[[ Document extract open ]]
I just watched "Star Wreck: In the Pirkinning"
[5/10] which is an entertaining action, sci-fi, parody, free, foreign
film from Finland. It has excellent special effects, but the
actors are not professionals, although many do a good enough job to
make it a passable comedy. I had trouble figuring out what the
title Pirkining was, but then realized it was a pun on "in the
beginning" since it's some kind of prequel movie to other Star Wreck
films.
October
18, 2005
My somewhat famous Pet Foil Hat Technology auction! And PEMS
has returned too. [Caution: PEMS is not appropriate for young children,
or prudes who faint before they read the joke.]
October
17, 2005
The Buffalo Proposition: Saskatchewan gets tough on
Ottawa, by joining with Alberta on resource issues. It's John
Gormley's latest idea to bolster SK's economic position. It think
it would work, as Paul Martin is using the same "get tough" tactic on
George Bush now. Either Bush admits defeat, or he gets nothing,
as the proposition goes. I have to say I'm with Martin and the
NDP on this trade issue, either the USA admits they lost their final
appeals and pays up in the softwood lumber dispute, or they get nothing.
==
Oh for goodness sake! I decided to try
experimenting with a Google advertising box on the right hand side of
my webpage, and one of the ads was for a website claiming it has
"strong evidence for an intelligent creator". I guess advertising
really is evil, and since it's random and I don't directly pick the
advertisers I can't do much about what it puts there. All or
nothing - again. The ads aren't quite random actually, since
Google scans my blog for keywords, and then advertises sites that are
similar to those keywords. So if I wrote about "The Littlest
Hobo" like I'm doing now, there's a chance that ads for CTV's old
children TV show will pop up on the right when some random visitor
loads this page. You might be seeing it right now!
[[ Document extract closed ]]
[[ Input data open ]]
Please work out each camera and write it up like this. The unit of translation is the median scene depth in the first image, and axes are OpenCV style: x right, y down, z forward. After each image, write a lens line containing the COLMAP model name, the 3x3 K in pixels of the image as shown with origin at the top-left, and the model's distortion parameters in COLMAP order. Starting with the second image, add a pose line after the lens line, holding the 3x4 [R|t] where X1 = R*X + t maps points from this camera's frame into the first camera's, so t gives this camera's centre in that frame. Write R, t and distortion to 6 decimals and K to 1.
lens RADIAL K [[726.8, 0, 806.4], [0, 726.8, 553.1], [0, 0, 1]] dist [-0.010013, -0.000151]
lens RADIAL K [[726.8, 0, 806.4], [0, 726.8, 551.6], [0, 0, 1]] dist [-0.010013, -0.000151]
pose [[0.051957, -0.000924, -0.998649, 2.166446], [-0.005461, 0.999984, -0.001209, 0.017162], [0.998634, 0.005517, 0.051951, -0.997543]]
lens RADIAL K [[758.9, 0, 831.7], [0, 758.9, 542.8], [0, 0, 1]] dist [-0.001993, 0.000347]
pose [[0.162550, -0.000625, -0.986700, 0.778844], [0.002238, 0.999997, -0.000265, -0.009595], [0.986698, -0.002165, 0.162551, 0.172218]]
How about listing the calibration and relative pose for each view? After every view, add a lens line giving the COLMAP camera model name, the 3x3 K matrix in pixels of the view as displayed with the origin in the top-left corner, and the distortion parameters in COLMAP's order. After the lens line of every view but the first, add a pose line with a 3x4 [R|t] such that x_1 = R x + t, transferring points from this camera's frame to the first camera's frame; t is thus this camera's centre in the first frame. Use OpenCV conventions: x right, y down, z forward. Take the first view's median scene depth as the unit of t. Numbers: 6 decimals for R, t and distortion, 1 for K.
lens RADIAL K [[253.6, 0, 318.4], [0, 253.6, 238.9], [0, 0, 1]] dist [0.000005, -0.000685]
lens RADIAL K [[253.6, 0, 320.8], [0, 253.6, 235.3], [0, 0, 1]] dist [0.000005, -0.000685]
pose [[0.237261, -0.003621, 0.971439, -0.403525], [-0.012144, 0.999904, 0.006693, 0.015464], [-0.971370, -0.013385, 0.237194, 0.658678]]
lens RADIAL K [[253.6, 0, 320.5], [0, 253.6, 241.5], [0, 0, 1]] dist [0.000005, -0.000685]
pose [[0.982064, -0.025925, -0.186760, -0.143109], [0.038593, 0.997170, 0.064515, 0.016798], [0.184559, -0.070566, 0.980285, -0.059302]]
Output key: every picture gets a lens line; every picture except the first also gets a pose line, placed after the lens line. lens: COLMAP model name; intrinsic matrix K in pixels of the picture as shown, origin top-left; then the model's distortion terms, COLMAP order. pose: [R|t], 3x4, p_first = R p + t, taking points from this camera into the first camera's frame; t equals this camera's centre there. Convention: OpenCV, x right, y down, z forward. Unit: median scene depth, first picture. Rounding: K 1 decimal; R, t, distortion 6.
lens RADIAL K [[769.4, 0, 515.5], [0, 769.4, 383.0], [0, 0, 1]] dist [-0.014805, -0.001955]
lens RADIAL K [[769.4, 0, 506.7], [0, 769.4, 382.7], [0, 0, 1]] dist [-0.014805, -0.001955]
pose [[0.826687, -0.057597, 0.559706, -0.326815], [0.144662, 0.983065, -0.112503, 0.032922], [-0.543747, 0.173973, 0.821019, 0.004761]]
[[ Input data closed ]]
For each statement, decide whether it agrees with the blog excerpt. Answer yes or no, and quote the words from the excerpt that settle it.
1. The film comes from Finland.
2. The actors in the film are professionals.
3. The Google ads are chosen completely at random.
Nothing in the entries is needed here.

1. Yes: "film from Finland"
2. No: "the actors are not professionals"
3. No: "The ads aren't quite random actually"